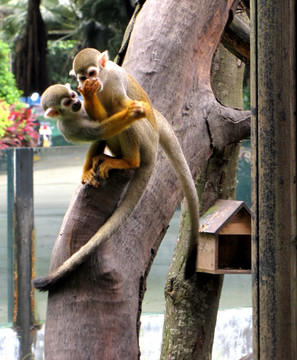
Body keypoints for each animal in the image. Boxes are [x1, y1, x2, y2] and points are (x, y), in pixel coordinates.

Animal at [33, 48, 200, 290]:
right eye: (82, 78)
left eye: (92, 73)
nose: (84, 89)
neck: (104, 81)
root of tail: (154, 146)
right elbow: (101, 125)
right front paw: (91, 96)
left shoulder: (116, 78)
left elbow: (121, 105)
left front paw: (123, 107)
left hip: (148, 139)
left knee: (128, 118)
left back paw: (129, 161)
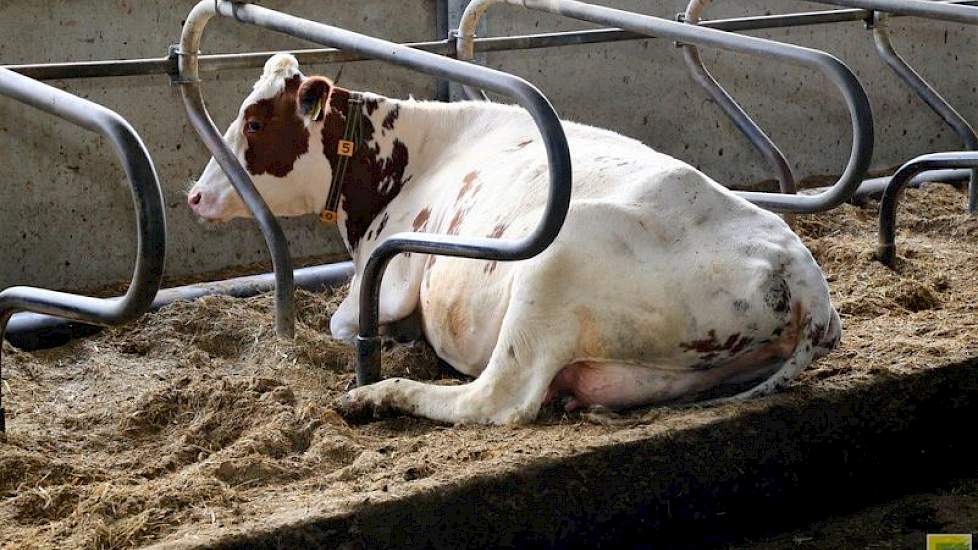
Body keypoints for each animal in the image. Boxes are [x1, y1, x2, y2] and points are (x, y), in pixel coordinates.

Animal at [189, 55, 840, 426]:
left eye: (254, 122)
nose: (194, 197)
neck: (414, 158)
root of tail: (798, 270)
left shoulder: (392, 273)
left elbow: (344, 322)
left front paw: (389, 344)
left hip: (555, 266)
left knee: (497, 400)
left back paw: (376, 396)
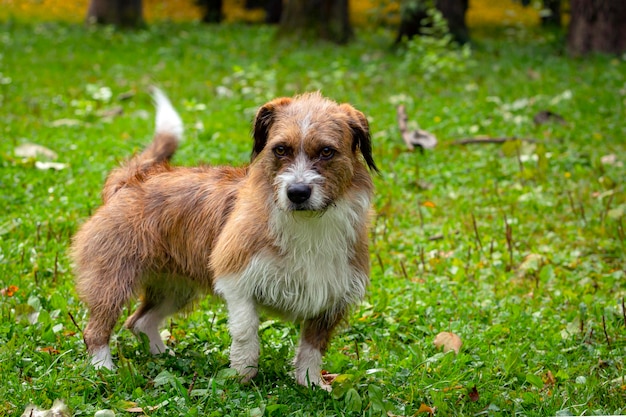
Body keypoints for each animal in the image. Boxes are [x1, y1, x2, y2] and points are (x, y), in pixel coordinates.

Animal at [72, 88, 376, 390]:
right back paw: (103, 368)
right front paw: (240, 377)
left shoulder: (331, 298)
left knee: (139, 322)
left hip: (176, 288)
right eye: (280, 149)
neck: (308, 224)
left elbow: (312, 349)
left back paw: (163, 357)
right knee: (95, 330)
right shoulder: (237, 281)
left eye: (326, 151)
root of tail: (133, 179)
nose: (297, 192)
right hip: (113, 281)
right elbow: (246, 333)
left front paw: (310, 383)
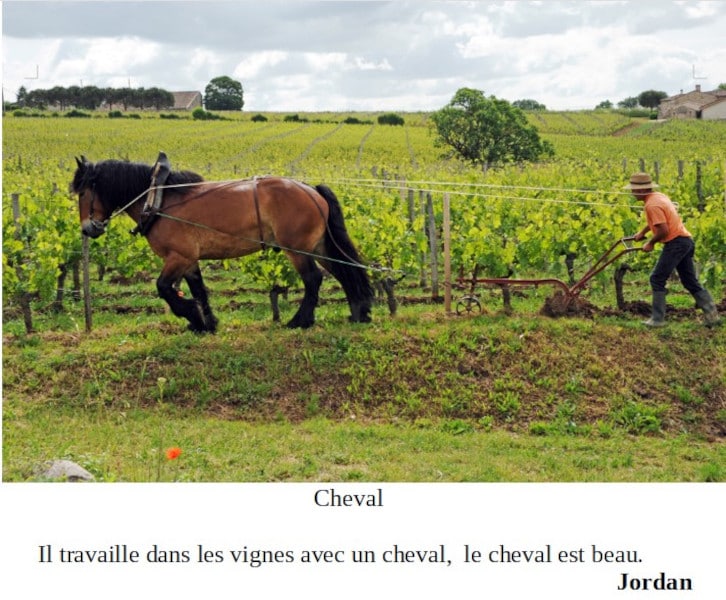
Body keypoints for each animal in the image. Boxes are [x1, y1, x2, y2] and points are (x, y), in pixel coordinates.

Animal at [70, 156, 373, 332]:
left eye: (83, 192)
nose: (87, 228)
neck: (158, 199)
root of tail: (311, 189)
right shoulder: (189, 259)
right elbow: (199, 290)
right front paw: (206, 323)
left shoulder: (178, 256)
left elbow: (164, 288)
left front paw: (192, 315)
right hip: (319, 245)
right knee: (344, 271)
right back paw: (359, 312)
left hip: (296, 249)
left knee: (313, 279)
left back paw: (300, 321)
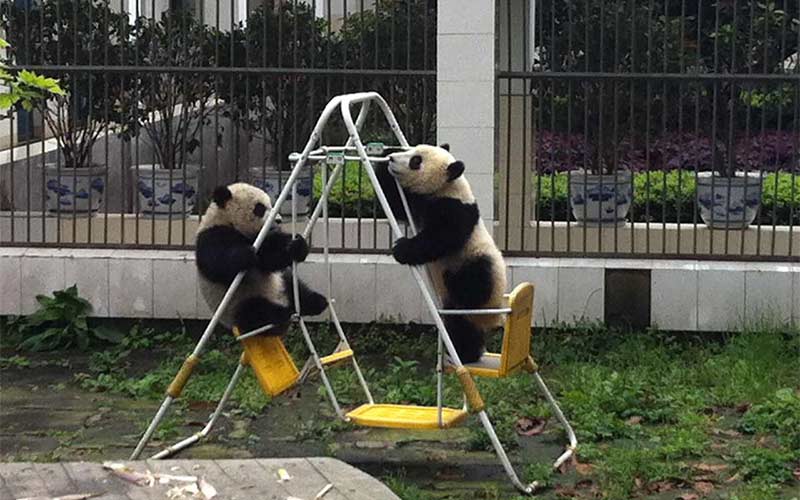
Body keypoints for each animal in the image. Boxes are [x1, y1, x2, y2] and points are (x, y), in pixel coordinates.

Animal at [195, 182, 328, 335]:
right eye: (260, 208)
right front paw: (246, 255)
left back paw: (316, 302)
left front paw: (296, 246)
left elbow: (269, 260)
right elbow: (218, 265)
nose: (278, 220)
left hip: (280, 282)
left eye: (271, 204)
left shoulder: (261, 239)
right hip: (238, 302)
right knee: (256, 311)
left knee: (295, 286)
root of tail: (281, 299)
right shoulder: (212, 235)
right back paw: (282, 314)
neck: (226, 220)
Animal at [375, 144, 507, 363]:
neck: (446, 188)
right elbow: (395, 205)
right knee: (461, 328)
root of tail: (492, 316)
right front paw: (383, 155)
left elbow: (440, 238)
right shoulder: (417, 202)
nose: (393, 159)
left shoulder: (456, 209)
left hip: (480, 262)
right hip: (461, 313)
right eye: (410, 150)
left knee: (475, 280)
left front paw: (401, 249)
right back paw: (465, 353)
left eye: (416, 161)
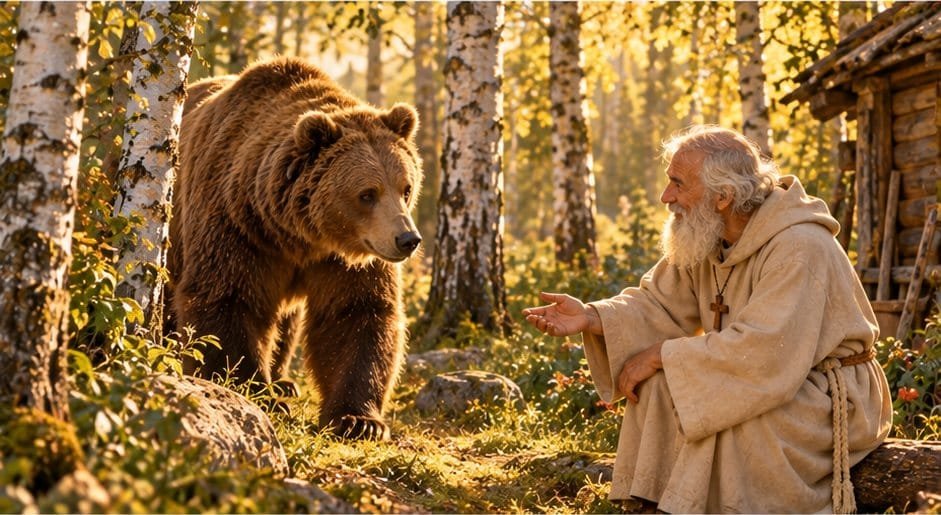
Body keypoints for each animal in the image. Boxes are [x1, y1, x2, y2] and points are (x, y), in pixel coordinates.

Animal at [166, 57, 423, 441]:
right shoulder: (236, 226)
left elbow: (356, 313)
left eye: (405, 187)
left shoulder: (346, 259)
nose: (407, 239)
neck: (300, 235)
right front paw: (254, 392)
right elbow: (227, 298)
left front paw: (358, 420)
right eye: (367, 193)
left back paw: (284, 381)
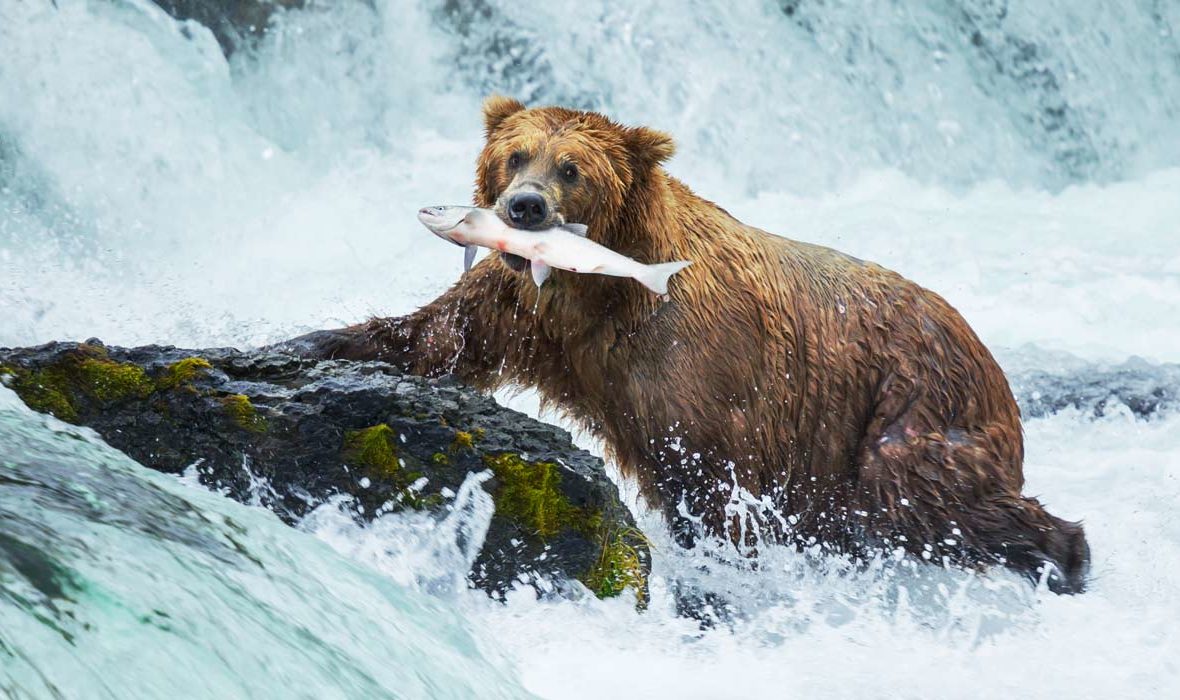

Task instructions:
Lines from the one that contains "root of tail: (281, 299)" through the last line of the data above are to be extracted exactly, with no pictures and no other lines.

Answer below:
root of tail: (281, 299)
right shoulder: (212, 235)
right back paw: (282, 314)
neck: (226, 220)
Animal at [375, 144, 507, 363]:
neck: (446, 188)
right elbow: (395, 205)
right knee: (461, 328)
root of tail: (492, 316)
right front paw: (383, 155)
left elbow: (440, 238)
right shoulder: (417, 202)
nose: (393, 159)
left shoulder: (456, 209)
left hip: (480, 262)
right hip: (461, 313)
right eye: (410, 150)
left knee: (475, 280)
left front paw: (401, 249)
right back paw: (465, 353)
left eye: (416, 161)
Body keypoints for each animal in the image. Boxes are [x1, y1, x2, y2] and points are (x, y), in pixel coordinates.

Animal at [166, 57, 423, 441]:
right shoulder: (236, 226)
left elbow: (356, 313)
left eye: (405, 187)
left shoulder: (346, 259)
nose: (407, 239)
neck: (300, 235)
right front paw: (254, 392)
right elbow: (227, 298)
left front paw: (358, 420)
right eye: (367, 193)
left back paw: (284, 381)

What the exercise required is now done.